DATA SHOWN Block Start

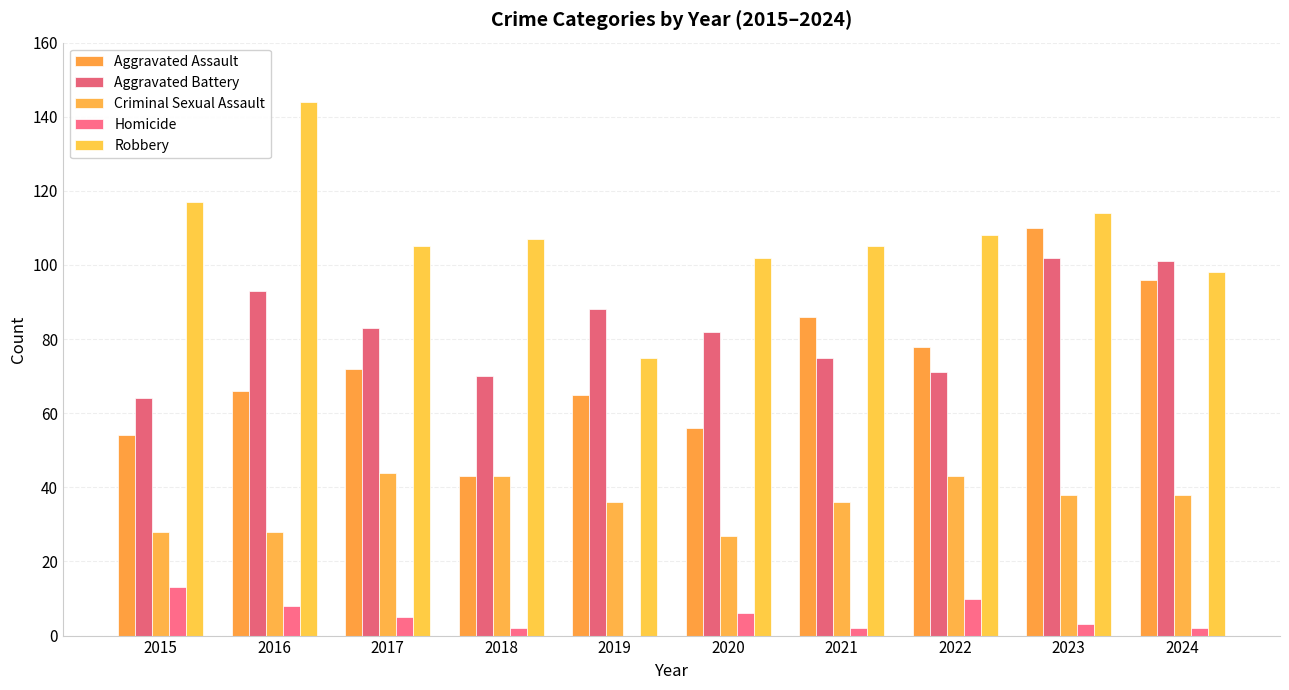

What is the difference between the second highest and second lowest values in the Robbery series?

19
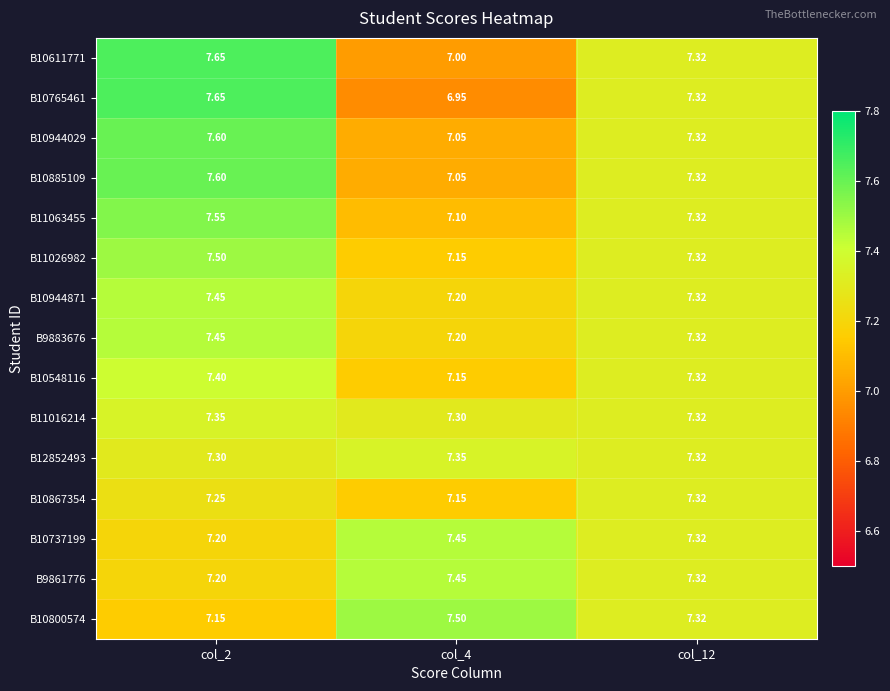

How many data points does each series have?

3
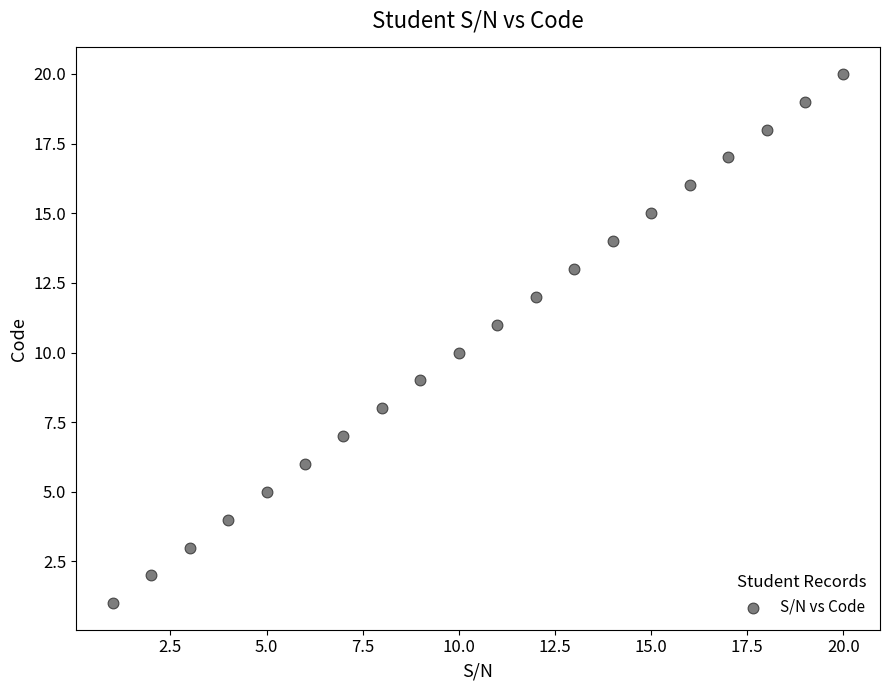

What is the range of X values (max minus min)?

19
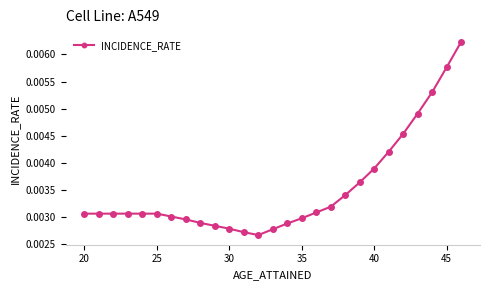

How many values are between 0 and 1?

27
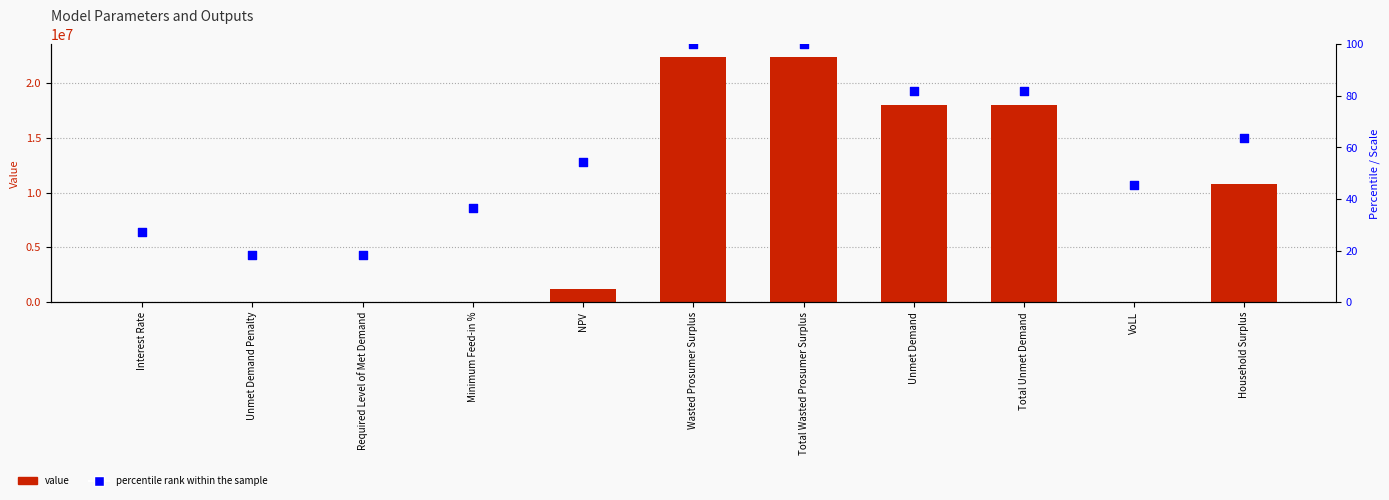

At how many categories does at least one series exceed 17855002?

4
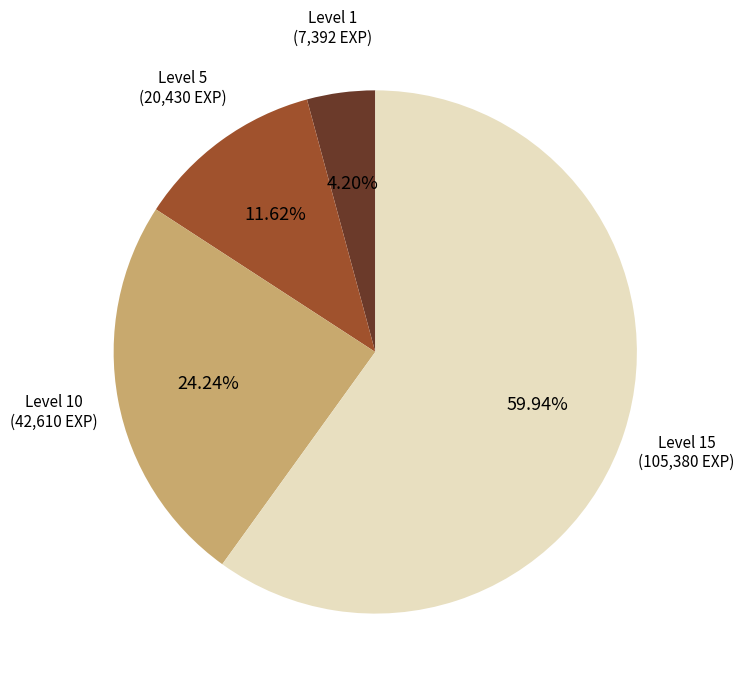

Is there any slice that represents more than half of the pie?

Yes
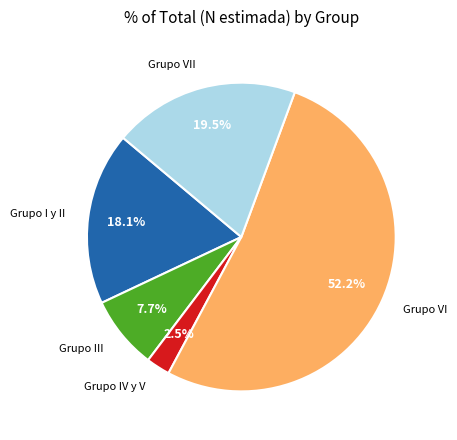

Rank the categories by value from lowest to highest.

Grupo IV y V, Grupo III, Grupo I y II, Grupo VII, Grupo VI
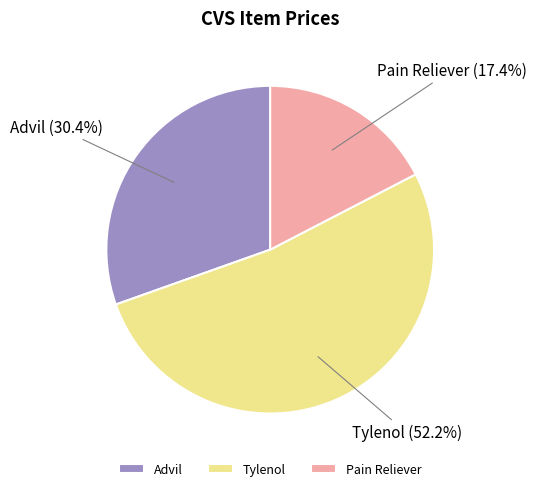

Is it true that Pain Reliever is 32% of the pie?

False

DATA SHOWN Block End

ABOUT THIS TASK:
Give each nonblank line of the listing above as a row in a Markdown table with the columns Row and Line, numbering the rows in order. Leave the pictures out.

RESPONSE TO THIS TASK:
| Row | Line |
|---|---|
| 1 | What is the difference between the second highest and second lowest values in the Robbery series? |
| 2 | 19 |
| 3 | How many data points does each series have? |
| 4 | 3 |
| 5 | What is the range of X values (max minus min)? |
| 6 | 19 |
| 7 | How many values are between 0 and 1? |
| 8 | 27 |
| 9 | At how many categories does at least one series exceed 17855002? |
| 10 | 4 |
| 11 | Is there any slice that represents more than half of the pie? |
| 12 | Yes |
| 13 | Rank the categories by value from lowest to highest. |
| 14 | Grupo IV y V, Grupo III, Grupo I y II, Grupo VII, Grupo VI |
| 15 | Is it true that Pain Reliever is 32% of the pie? |
| 16 | False |